[Tarefa]
Com base na notícia sobre a menina morta perto da ONU em Mianmar, responda:
1. Quantos anos tinha a menina atingida pelo tiro?
2. Em que dia da semana começaram os ataques e de qual organização foi a primeira sede atingida?
3. Quantos rohingyas vivem no estado de Rakhine?

[Trecho fornecido]

Menina é morta perto da ONU em Mianmar

Morte aconteceu em meio a confusão em Mianmar | Soe Zeya Tun/Reuters Morte aconteceu em meio a confusão em Mianmar | Soe Zeya Tun/Reuters

Uma menina de 11 anos morreu ao ser atingida por um tiro quando a polícia tentava dispersar uma multidão que atacava um prédio da ONU (Organização das Nações Unidas) na região oeste de Mianmar. Ela morreu dentro de casa, que fica perto de um armazém do PMA (Programa Mundial de Alimentos) na quinta-feira, informou o tenente-coronel Ming Aung.

Nos últimos dois dias, centenas de budistas atacaram as sedes de vários grupos humanitários e prédios da ONU em Sittwe, capital do estado de Rakhine, abalado desde 2012 pela violência dirigida principalmente contra os muçulmanos da minoria apátrida rohingya. Os budistas da minoria rakhine acusam as ONGs estrangeiras de privilegiar os muçulmanos em suas operações e exigem a saída dos grupos.

Os ataques começaram na quarta-feira, quando a sede da organização Malteser International, setor humanitário da Ordem de Malta, em Sittwe, capital do estado de Rakhin, foi atingida.

Aparentemente, a manifestação de revolta foi provocada por um dos estrangeiros, que exibiu uma bandeira budista de forma desrespeitosa, indicou a polícia. Os habitantes de Sittwe colocaram bandeiras na cidade como forma de protesto contra os muçulmanos.

Tensão

No estado de Rakhine existe uma forte tensão desde 2012 quando foram registradas violências contra os muçulmanos e a minoria apátrida dos rohingya que causaram a morte de mais de 200 pessoas e 140 mil deslocados.

Quase 800 mil rohingyas, considerados pela ONU como uma das minorias mais perseguidas do planeta, vive no estado de Rakhine.

[Dados fornecidos]
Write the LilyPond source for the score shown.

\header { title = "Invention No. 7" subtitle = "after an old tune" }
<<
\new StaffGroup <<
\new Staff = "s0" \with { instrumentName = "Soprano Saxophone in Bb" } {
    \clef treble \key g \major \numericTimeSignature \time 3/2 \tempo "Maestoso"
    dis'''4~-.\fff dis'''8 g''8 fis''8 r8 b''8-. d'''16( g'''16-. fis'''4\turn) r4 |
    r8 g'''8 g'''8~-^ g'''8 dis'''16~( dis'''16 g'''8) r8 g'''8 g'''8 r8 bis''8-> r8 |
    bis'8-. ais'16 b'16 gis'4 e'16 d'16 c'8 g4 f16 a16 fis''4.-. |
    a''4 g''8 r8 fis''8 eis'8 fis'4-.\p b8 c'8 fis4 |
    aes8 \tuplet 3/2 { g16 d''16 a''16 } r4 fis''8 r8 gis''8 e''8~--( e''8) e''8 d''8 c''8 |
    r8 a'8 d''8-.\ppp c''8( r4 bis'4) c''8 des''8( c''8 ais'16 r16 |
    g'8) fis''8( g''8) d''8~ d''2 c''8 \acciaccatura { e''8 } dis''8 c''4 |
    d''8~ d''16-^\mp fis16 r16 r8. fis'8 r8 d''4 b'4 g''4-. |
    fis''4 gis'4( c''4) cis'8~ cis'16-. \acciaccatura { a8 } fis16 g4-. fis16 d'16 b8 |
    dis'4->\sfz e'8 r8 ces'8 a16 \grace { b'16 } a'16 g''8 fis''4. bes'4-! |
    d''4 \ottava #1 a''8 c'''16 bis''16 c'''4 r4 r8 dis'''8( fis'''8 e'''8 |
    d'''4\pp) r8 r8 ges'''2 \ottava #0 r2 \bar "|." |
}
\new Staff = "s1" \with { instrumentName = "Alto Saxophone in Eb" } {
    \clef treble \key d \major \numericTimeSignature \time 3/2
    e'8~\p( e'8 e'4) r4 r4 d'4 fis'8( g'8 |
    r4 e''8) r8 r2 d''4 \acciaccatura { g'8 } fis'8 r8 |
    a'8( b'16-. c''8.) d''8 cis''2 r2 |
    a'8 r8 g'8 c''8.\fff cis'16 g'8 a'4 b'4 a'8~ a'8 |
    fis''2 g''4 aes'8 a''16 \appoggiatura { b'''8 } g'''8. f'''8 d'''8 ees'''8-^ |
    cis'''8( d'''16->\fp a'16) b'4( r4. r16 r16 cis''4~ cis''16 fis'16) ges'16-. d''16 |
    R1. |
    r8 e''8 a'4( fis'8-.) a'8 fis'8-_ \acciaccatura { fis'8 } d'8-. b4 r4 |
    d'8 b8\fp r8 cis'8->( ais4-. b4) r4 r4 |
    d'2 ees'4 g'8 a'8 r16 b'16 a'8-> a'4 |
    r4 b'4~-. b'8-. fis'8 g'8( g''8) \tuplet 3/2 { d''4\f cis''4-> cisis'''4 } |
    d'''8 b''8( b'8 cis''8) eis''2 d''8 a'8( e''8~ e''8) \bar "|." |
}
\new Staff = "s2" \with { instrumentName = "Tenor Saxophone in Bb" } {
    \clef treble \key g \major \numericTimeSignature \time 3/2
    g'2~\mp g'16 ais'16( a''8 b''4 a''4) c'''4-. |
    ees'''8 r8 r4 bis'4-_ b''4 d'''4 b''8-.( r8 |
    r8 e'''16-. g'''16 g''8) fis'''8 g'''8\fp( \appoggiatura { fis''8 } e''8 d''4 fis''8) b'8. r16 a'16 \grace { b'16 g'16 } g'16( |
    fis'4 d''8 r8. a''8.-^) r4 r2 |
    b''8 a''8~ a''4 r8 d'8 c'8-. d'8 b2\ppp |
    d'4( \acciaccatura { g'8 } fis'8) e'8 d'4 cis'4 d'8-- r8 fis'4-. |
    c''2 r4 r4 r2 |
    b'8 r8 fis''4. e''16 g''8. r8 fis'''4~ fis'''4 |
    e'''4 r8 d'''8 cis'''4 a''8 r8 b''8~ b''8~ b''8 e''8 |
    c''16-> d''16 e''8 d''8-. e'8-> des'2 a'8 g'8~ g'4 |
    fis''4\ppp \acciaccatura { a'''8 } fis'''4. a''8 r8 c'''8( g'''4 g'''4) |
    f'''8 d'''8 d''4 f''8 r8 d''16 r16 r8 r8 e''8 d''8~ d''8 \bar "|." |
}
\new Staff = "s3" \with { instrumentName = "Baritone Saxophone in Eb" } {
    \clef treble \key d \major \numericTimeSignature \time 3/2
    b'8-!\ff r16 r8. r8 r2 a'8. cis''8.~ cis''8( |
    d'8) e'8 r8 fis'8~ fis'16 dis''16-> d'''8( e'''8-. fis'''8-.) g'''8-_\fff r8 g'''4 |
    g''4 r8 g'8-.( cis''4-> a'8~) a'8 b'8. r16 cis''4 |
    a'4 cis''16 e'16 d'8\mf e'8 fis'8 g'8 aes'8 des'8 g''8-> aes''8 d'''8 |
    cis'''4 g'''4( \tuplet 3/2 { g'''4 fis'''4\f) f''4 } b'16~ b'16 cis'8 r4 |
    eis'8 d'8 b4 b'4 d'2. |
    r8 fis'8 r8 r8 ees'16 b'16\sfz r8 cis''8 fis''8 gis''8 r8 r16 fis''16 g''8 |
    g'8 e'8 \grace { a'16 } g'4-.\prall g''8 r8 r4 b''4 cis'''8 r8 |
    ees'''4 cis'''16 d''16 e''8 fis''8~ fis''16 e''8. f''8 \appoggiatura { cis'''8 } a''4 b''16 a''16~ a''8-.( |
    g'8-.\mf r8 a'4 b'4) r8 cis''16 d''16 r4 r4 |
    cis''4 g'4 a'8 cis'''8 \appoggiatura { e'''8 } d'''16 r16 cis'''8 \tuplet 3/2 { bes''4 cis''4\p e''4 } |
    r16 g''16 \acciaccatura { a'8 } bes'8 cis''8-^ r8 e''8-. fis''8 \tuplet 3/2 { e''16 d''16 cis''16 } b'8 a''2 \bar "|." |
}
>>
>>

[Resposta]
1. 11 anos.
2. Na quarta-feira; a sede da Malteser International.
3. Quase 800 mil.